Dataset entries:

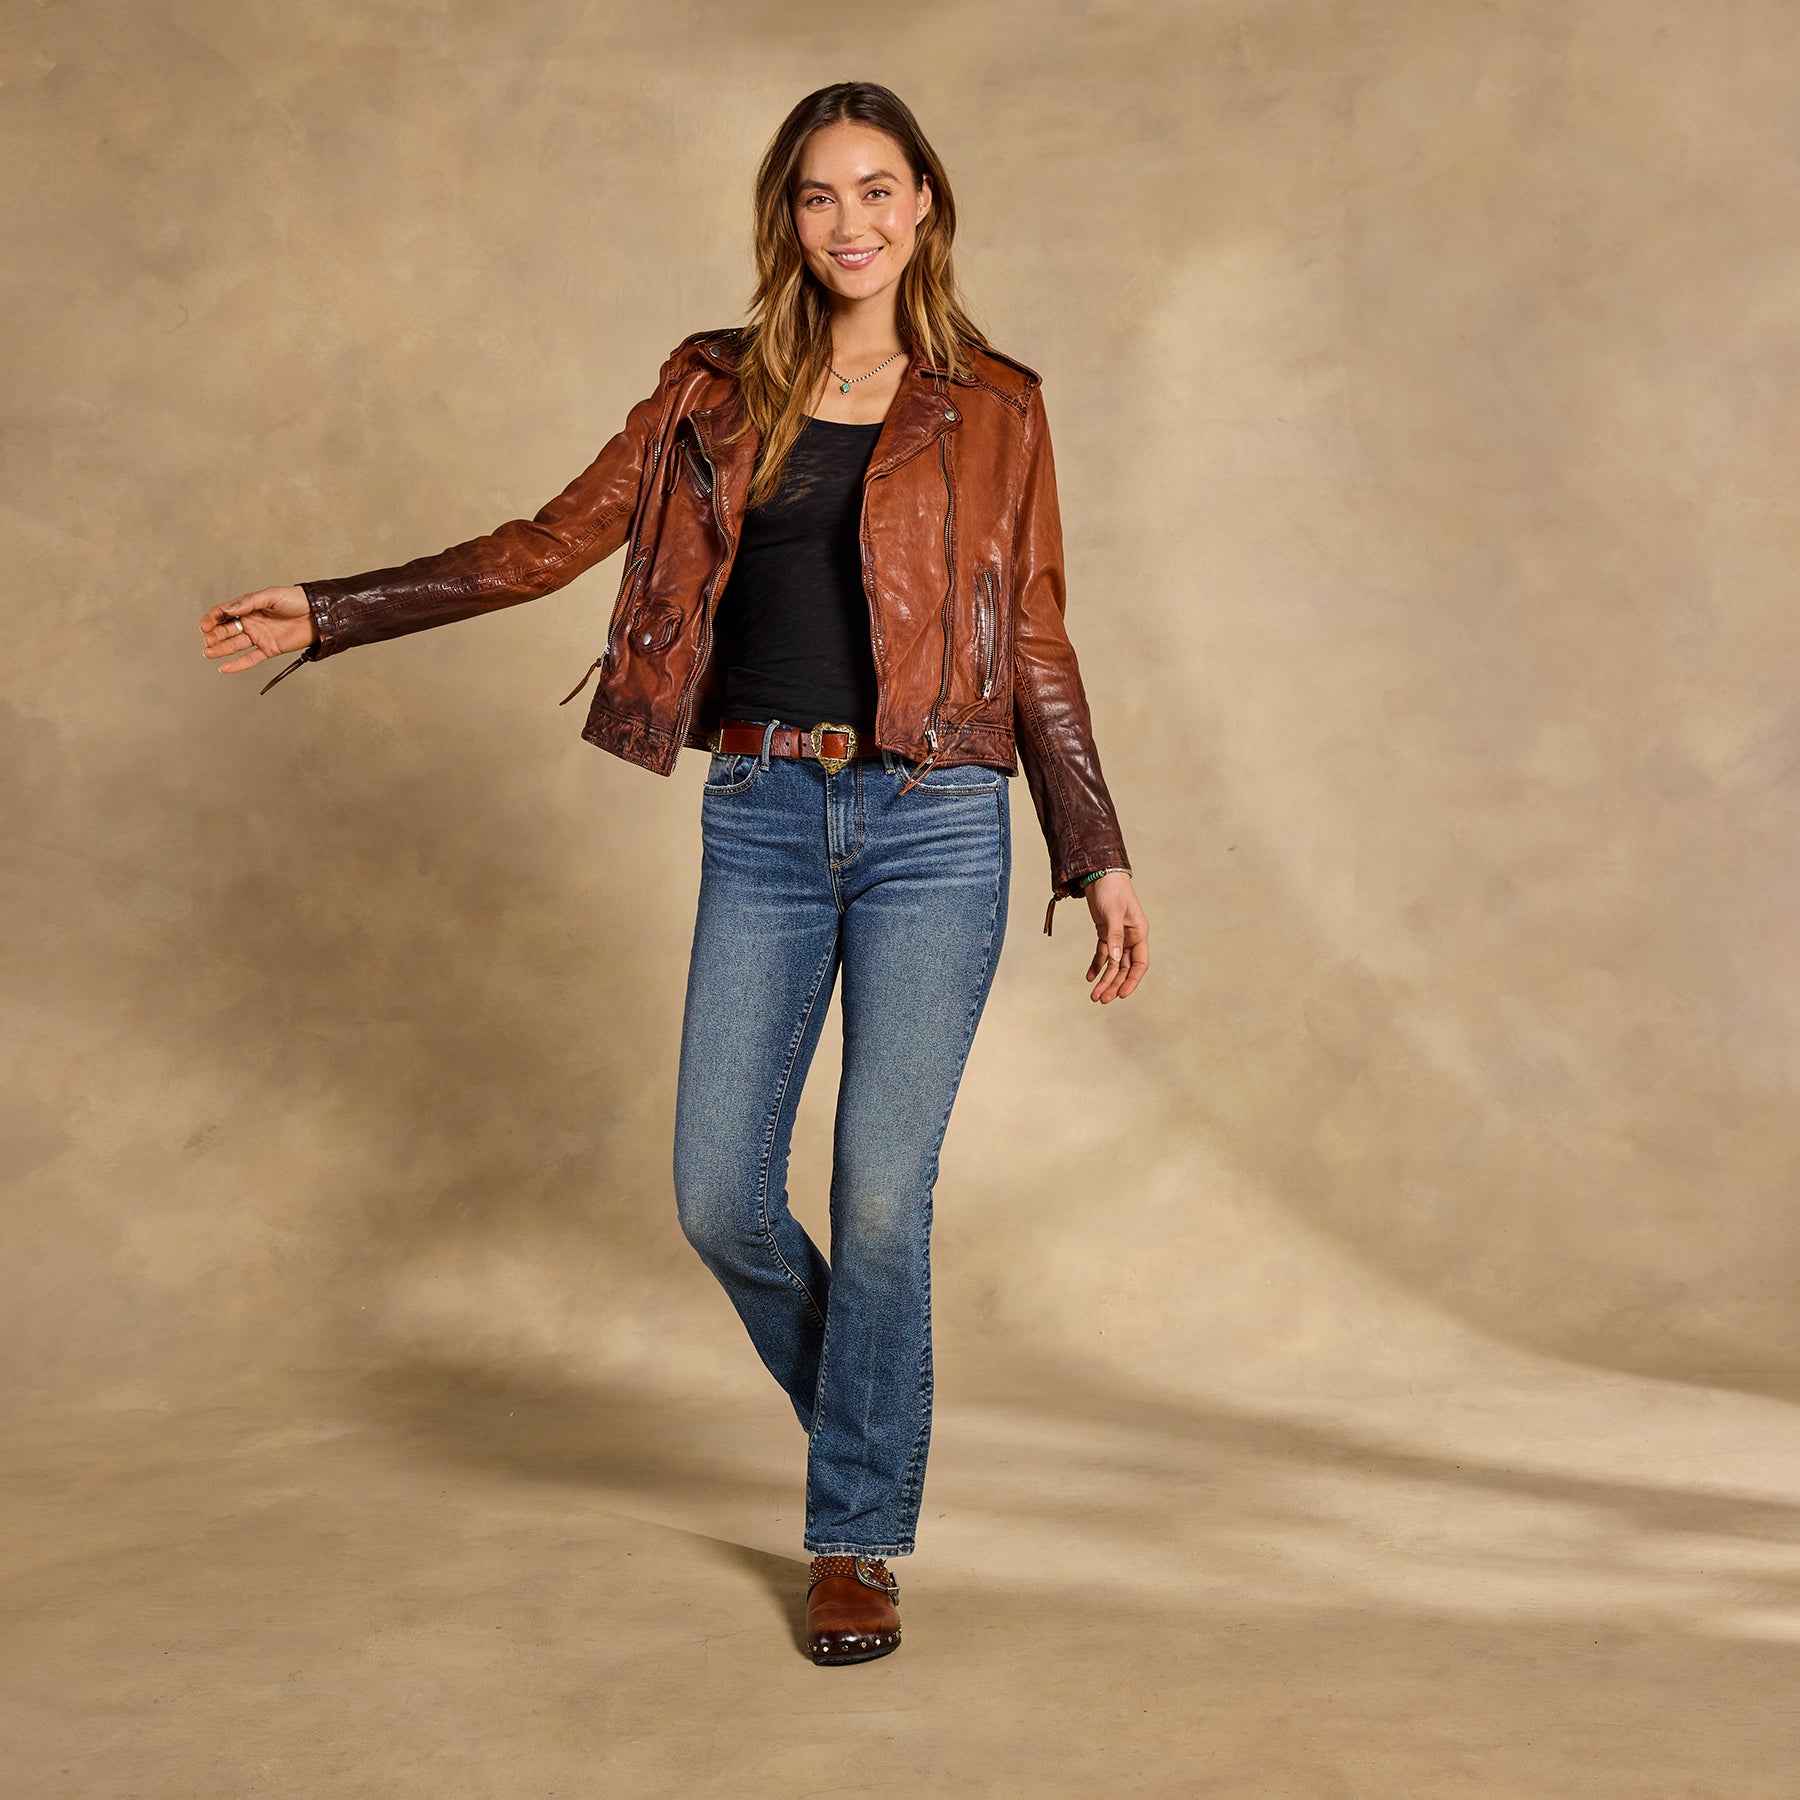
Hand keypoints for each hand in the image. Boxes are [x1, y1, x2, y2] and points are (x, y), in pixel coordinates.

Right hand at [198, 585, 314, 673]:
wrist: (318, 614)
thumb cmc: (296, 600)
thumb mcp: (271, 596)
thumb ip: (249, 602)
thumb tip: (230, 609)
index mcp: (249, 607)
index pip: (224, 613)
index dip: (212, 619)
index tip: (204, 626)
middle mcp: (251, 622)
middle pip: (227, 630)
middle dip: (215, 635)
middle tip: (207, 641)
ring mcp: (260, 636)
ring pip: (235, 644)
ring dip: (221, 649)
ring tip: (208, 653)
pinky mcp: (269, 649)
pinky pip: (251, 658)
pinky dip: (238, 664)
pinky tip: (224, 668)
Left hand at [1083, 871, 1148, 1002]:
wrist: (1100, 873)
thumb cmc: (1112, 889)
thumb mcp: (1113, 913)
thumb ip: (1115, 937)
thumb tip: (1115, 959)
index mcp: (1139, 933)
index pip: (1140, 964)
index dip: (1131, 981)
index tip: (1120, 995)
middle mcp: (1131, 937)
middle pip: (1124, 968)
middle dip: (1113, 984)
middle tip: (1101, 999)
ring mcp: (1118, 936)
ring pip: (1113, 964)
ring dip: (1104, 979)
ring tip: (1094, 995)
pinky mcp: (1105, 933)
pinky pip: (1102, 954)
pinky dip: (1096, 966)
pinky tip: (1089, 977)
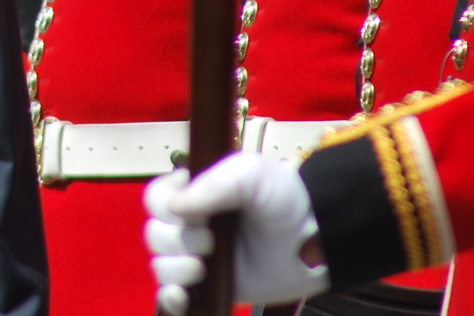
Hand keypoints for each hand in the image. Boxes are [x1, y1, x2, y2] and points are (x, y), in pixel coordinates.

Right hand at [145, 154, 327, 314]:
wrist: (318, 241)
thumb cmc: (285, 200)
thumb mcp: (249, 175)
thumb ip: (212, 185)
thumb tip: (174, 209)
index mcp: (196, 193)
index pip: (155, 200)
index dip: (165, 207)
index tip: (195, 213)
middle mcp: (193, 225)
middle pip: (155, 235)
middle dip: (177, 241)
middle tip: (211, 242)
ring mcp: (200, 258)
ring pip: (161, 265)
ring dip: (176, 269)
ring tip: (204, 268)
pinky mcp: (211, 287)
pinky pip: (173, 297)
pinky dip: (170, 299)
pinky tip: (181, 297)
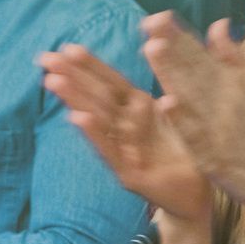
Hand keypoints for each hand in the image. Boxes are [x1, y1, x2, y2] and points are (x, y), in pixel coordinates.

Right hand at [40, 44, 211, 225]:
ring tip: (53, 81)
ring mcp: (124, 152)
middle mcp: (126, 130)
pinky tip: (78, 117)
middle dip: (71, 77)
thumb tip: (159, 54)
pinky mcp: (129, 175)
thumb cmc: (189, 155)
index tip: (68, 47)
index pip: (111, 84)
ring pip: (98, 121)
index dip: (90, 66)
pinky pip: (110, 151)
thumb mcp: (180, 119)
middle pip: (97, 98)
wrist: (199, 196)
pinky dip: (95, 133)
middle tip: (45, 58)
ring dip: (75, 100)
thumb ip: (168, 98)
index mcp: (138, 112)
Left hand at [141, 12, 244, 206]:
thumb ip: (232, 55)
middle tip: (149, 24)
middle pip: (192, 69)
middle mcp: (223, 99)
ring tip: (152, 49)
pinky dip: (181, 118)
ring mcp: (215, 125)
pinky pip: (193, 134)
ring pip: (189, 95)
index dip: (179, 35)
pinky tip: (166, 102)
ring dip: (171, 73)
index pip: (200, 54)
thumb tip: (218, 23)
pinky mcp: (210, 152)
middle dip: (171, 46)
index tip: (158, 17)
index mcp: (231, 82)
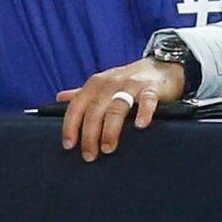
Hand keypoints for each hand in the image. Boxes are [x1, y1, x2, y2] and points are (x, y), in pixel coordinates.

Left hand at [56, 58, 184, 161]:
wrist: (162, 66)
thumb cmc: (128, 80)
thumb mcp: (103, 85)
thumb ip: (82, 94)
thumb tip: (59, 98)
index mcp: (96, 84)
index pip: (77, 105)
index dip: (71, 125)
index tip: (68, 145)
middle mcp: (111, 83)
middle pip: (95, 110)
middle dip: (90, 134)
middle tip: (89, 155)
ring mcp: (132, 85)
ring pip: (117, 107)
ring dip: (110, 129)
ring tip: (107, 148)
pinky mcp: (152, 88)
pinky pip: (147, 100)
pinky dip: (143, 112)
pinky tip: (140, 126)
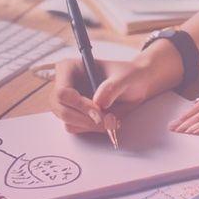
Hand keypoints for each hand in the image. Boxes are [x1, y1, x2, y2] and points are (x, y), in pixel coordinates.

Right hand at [49, 52, 178, 138]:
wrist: (137, 85)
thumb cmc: (129, 75)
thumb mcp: (125, 77)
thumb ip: (112, 87)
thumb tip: (98, 102)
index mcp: (70, 69)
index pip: (62, 91)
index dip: (78, 104)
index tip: (99, 111)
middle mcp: (65, 85)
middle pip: (61, 109)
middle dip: (85, 119)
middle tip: (107, 120)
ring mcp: (68, 102)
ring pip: (68, 122)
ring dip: (90, 125)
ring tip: (111, 119)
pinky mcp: (75, 114)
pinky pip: (76, 128)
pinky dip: (92, 129)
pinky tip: (107, 121)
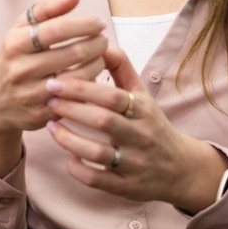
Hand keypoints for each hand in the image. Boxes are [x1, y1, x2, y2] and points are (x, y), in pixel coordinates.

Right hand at [0, 0, 107, 175]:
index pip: (57, 29)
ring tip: (99, 57)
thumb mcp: (19, 30)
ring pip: (79, 78)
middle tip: (103, 40)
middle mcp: (20, 69)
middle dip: (96, 44)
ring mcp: (30, 94)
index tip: (98, 23)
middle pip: (73, 53)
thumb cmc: (11, 59)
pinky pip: (76, 99)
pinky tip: (90, 78)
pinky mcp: (41, 115)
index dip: (84, 24)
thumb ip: (46, 9)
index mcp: (14, 44)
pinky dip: (89, 87)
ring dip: (97, 65)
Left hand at [41, 46, 227, 211]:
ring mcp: (134, 163)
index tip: (56, 80)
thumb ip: (121, 68)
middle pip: (104, 121)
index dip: (83, 88)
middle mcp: (141, 136)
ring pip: (98, 153)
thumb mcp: (143, 96)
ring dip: (69, 140)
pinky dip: (79, 169)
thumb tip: (100, 41)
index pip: (112, 96)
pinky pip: (97, 180)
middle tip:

[ACTION ITEM]
Hand back the exact lines from the start of the entries to the line with "pinky tip: (1089, 977)", both ends kept and pictures left out.

[SOLVED PROBLEM]
Hand keypoints for each hand in the image. Boxes are [x1, y1, x2, y2] and points are (x, y), in pixel coordinates.

Right hand at [198, 585, 314, 673]:
wrist: (318, 614)
thumb cmc: (296, 600)
thumb mcp: (271, 596)
thumb ip: (249, 602)
thumb tip: (230, 609)
index mcp: (249, 607)
index pip: (224, 613)
index dip: (212, 619)
index tip: (204, 626)
middle mcp: (251, 622)
middle pip: (227, 630)
middle dip: (215, 635)
middle tip: (207, 641)
ring mcp: (260, 636)
ring pip: (235, 644)
ring dip: (221, 649)
ring tip: (208, 653)
pinky mcp: (269, 649)
pinky pip: (251, 658)
pinky dip: (238, 664)
pinky tip: (224, 668)
Left hand at [1083, 871, 1148, 1002]:
wrist: (1100, 873)
thumb cmc: (1112, 889)
thumb mcp: (1113, 913)
thumb ip: (1115, 937)
thumb tip: (1115, 959)
index mcp: (1139, 933)
index pip: (1140, 964)
index dip: (1131, 981)
index tip: (1120, 995)
middle mcp: (1131, 937)
middle pip: (1124, 968)
middle dip: (1113, 984)
middle tip: (1101, 999)
ring mcp: (1118, 936)
ring pip: (1113, 964)
ring dip: (1104, 979)
ring tip: (1094, 995)
pinky mcp: (1105, 933)
pinky pip: (1102, 954)
pinky dip: (1096, 966)
pinky tip: (1089, 977)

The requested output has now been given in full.